> [TO DO]
Write out each entry, exactly the way it appears.

> [EXERCISE DATA]
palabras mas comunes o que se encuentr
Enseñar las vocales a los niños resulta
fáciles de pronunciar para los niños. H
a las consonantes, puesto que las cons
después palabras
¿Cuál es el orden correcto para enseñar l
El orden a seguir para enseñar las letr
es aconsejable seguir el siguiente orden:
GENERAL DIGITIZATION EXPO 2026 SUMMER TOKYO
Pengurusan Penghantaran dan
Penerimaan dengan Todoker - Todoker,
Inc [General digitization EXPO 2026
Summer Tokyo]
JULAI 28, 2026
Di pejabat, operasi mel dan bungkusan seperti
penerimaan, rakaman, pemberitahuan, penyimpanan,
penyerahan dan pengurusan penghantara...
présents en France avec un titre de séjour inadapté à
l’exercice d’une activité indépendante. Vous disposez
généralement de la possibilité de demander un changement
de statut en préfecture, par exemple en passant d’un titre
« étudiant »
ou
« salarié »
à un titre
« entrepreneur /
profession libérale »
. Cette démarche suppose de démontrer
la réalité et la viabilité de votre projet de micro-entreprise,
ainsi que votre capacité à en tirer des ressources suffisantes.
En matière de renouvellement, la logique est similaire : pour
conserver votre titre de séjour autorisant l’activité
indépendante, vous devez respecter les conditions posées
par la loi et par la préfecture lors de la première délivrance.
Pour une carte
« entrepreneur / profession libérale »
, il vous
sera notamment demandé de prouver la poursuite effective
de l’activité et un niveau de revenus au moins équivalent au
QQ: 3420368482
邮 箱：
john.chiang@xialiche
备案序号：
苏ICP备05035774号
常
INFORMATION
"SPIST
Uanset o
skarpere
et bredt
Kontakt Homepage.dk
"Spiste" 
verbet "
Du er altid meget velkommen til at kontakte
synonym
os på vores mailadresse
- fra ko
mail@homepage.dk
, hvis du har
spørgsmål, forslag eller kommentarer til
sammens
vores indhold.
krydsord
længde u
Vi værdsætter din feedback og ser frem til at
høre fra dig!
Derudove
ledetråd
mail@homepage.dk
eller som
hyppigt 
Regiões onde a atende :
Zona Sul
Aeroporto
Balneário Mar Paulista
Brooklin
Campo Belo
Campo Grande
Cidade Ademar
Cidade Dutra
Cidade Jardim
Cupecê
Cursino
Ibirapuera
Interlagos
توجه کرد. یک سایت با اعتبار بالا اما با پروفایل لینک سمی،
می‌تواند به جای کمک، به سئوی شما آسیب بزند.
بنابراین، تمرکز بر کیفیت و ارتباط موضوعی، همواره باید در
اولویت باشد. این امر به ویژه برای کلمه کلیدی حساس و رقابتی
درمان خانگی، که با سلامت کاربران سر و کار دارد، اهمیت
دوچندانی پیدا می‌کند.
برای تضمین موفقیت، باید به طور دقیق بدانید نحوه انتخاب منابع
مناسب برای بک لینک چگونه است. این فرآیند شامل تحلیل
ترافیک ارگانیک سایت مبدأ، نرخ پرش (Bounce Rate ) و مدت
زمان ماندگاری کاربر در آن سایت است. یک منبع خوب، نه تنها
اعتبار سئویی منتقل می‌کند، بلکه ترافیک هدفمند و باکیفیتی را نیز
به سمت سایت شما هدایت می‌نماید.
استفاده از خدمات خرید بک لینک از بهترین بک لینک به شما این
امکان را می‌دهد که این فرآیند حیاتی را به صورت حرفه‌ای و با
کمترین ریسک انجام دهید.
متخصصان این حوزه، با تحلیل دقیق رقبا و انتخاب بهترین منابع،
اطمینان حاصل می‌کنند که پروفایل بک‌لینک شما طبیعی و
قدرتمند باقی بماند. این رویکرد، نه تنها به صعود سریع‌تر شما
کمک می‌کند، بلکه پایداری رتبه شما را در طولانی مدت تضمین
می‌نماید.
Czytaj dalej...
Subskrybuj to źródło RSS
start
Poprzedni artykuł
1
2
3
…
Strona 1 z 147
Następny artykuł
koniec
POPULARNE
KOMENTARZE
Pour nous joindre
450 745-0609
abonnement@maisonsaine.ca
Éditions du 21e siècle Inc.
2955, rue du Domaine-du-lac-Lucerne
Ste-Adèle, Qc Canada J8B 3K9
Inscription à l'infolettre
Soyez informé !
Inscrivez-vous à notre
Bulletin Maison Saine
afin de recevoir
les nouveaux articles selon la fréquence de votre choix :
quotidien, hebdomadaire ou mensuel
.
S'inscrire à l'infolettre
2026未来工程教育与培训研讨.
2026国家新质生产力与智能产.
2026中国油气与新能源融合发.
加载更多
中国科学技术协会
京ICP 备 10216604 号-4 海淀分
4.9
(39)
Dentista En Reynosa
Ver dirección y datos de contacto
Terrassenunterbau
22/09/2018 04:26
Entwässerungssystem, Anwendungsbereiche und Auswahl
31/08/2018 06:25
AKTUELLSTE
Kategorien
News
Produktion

> [TASK RESULT]
palabras mas comunes o que se encuentr
Enseñar las vocales a los niños resulta
fáciles de pronunciar para los niños. H
a las consonantes, puesto que las cons
después palabras
¿Cuál es el orden correcto para enseñar l
El orden a seguir para enseñar las letr
es aconsejable seguir el siguiente orden:
GENERAL DIGITIZATION EXPO 2026 SUMMER TOKYO
Pengurusan Penghantaran dan
Penerimaan dengan Todoker - Todoker,
Inc [General digitization EXPO 2026
Summer Tokyo]
JULAI 28, 2026
Di pejabat, operasi mel dan bungkusan seperti
penerimaan, rakaman, pemberitahuan, penyimpanan,
penyerahan dan pengurusan penghantara...
présents en France avec un titre de séjour inadapté à
l’exercice d’une activité indépendante. Vous disposez
généralement de la possibilité de demander un changement
de statut en préfecture, par exemple en passant d’un titre
« étudiant »
ou
« salarié »
à un titre
« entrepreneur /
profession libérale »
. Cette démarche suppose de démontrer
la réalité et la viabilité de votre projet de micro-entreprise,
ainsi que votre capacité à en tirer des ressources suffisantes.
En matière de renouvellement, la logique est similaire : pour
conserver votre titre de séjour autorisant l’activité
indépendante, vous devez respecter les conditions posées
par la loi et par la préfecture lors de la première délivrance.
Pour une carte
« entrepreneur / profession libérale »
, il vous
sera notamment demandé de prouver la poursuite effective
de l’activité et un niveau de revenus au moins équivalent au
QQ: 3420368482
邮 箱：
john.chiang@xialiche
备案序号：
苏ICP备05035774号
常
INFORMATION
"SPIST
Uanset o
skarpere
et bredt
Kontakt Homepage.dk
"Spiste" 
verbet "
Du er altid meget velkommen til at kontakte
synonym
os på vores mailadresse
- fra ko
mail@homepage.dk
, hvis du har
spørgsmål, forslag eller kommentarer til
sammens
vores indhold.
krydsord
længde u
Vi værdsætter din feedback og ser frem til at
høre fra dig!
Derudove
ledetråd
mail@homepage.dk
eller som
hyppigt 
Regiões onde a atende :
Zona Sul
Aeroporto
Balneário Mar Paulista
Brooklin
Campo Belo
Campo Grande
Cidade Ademar
Cidade Dutra
Cidade Jardim
Cupecê
Cursino
Ibirapuera
Interlagos
توجه کرد. یک سایت با اعتبار بالا اما با پروفایل لینک سمی،
می‌تواند به جای کمک، به سئوی شما آسیب بزند.
بنابراین، تمرکز بر کیفیت و ارتباط موضوعی، همواره باید در
اولویت باشد. این امر به ویژه برای کلمه کلیدی حساس و رقابتی
درمان خانگی، که با سلامت کاربران سر و کار دارد، اهمیت
دوچندانی پیدا می‌کند.
برای تضمین موفقیت، باید به طور دقیق بدانید نحوه انتخاب منابع
مناسب برای بک لینک چگونه است. این فرآیند شامل تحلیل
ترافیک ارگانیک سایت مبدأ، نرخ پرش (Bounce Rate ) و مدت
زمان ماندگاری کاربر در آن سایت است. یک منبع خوب، نه تنها
اعتبار سئویی منتقل می‌کند، بلکه ترافیک هدفمند و باکیفیتی را نیز
به سمت سایت شما هدایت می‌نماید.
استفاده از خدمات خرید بک لینک از بهترین بک لینک به شما این
امکان را می‌دهد که این فرآیند حیاتی را به صورت حرفه‌ای و با
کمترین ریسک انجام دهید.
متخصصان این حوزه، با تحلیل دقیق رقبا و انتخاب بهترین منابع،
اطمینان حاصل می‌کنند که پروفایل بک‌لینک شما طبیعی و
قدرتمند باقی بماند. این رویکرد، نه تنها به صعود سریع‌تر شما
کمک می‌کند، بلکه پایداری رتبه شما را در طولانی مدت تضمین
می‌نماید.
Czytaj dalej...
Subskrybuj to źródło RSS
start
Poprzedni artykuł
1
2
3
…
Strona 1 z 147
Następny artykuł
koniec
POPULARNE
KOMENTARZE
Pour nous joindre
450 745-0609
abonnement@maisonsaine.ca
Éditions du 21e siècle Inc.
2955, rue du Domaine-du-lac-Lucerne
Ste-Adèle, Qc Canada J8B 3K9
Inscription à l'infolettre
Soyez informé !
Inscrivez-vous à notre
Bulletin Maison Saine
afin de recevoir
les nouveaux articles selon la fréquence de votre choix :
quotidien, hebdomadaire ou mensuel
.
S'inscrire à l'infolettre
2026未来工程教育与培训研讨.
2026国家新质生产力与智能产.
2026中国油气与新能源融合发.
加载更多
中国科学技术协会
京ICP 备 10216604 号-4 海淀分
4.9
(39)
Dentista En Reynosa
Ver dirección y datos de contacto
Terrassenunterbau
22/09/2018 04:26
Entwässerungssystem, Anwendungsbereiche und Auswahl
31/08/2018 06:25
AKTUELLSTE
Kategorien
News
Produktion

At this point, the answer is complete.